Skip to content

The Preservation Uploader

The preservation uploader copies files from the S3 staging bucket to long-term preservation storage, which may be another S3 bucket, a Glacier vault, or a Wasabi bucket. (See Preservation Buckets for details on where they are.)

When copying to the main preservation bucket in Virginia, the uploader uses AWS's bucket-to-bucket copying. When copying to Wasabi or to any region outside of us-east-1, the uploader streams the file through the Docker container to preservation storage. Ideally, it would use bucket-to-bucket copying for other AWS regions, but bucket-to-bucket is unacceptably slow for inter-region copies.

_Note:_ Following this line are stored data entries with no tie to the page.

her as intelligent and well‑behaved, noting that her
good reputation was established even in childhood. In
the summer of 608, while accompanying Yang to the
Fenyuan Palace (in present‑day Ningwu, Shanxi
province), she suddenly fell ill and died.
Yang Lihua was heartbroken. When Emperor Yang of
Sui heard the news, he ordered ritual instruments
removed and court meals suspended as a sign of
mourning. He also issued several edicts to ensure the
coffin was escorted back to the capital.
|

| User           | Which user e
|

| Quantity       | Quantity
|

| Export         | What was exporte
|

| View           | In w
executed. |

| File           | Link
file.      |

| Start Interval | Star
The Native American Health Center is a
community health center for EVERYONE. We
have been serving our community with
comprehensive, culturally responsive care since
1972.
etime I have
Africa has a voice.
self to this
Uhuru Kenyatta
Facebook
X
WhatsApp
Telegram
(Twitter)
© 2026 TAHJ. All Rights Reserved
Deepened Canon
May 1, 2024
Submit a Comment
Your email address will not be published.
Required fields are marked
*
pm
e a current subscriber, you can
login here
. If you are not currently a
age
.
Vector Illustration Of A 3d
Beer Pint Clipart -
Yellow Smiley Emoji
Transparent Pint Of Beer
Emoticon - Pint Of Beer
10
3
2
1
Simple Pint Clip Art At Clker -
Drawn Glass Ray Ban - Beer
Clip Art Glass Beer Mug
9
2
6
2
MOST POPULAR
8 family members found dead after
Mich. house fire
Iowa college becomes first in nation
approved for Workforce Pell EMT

This worker creates a StorageRecord for each copy of each file it moves into preservation storage. The StorageRecord includes information about where and when the file was stored. These records are attached to the file record and stored in Redis. They will eventually go into the registry.

Resources

The preservation uploader can use substantial amounts of memory and network I/O.

External Services

Service Function
S3 Staging Bucket Worker copies files from staging to long-term storage.
Preservation Buckets Worker copies files from staging to long-term storage. Preservation buckets may include S3, Glacier, Glacier Deep Archive, and Wasabi.
Redis Worker adds storage records to each file record in Redis. The storage record describes which preservation bucket(s) the file was copied to and when. For standard storage, each file ends up with two storage records, one for S3/Virginia and one for Glacier/Oregon. All other storage options result in a single storage record.
Registry Source of WorkItem record describing work to be done.
NSQ Distributes WorkItem IDs to workers and tracks their status.

Source Files

Worker Service Files Definition
Preservation Uploader Ingest Task
Worker
App
Copies files to preservation storage.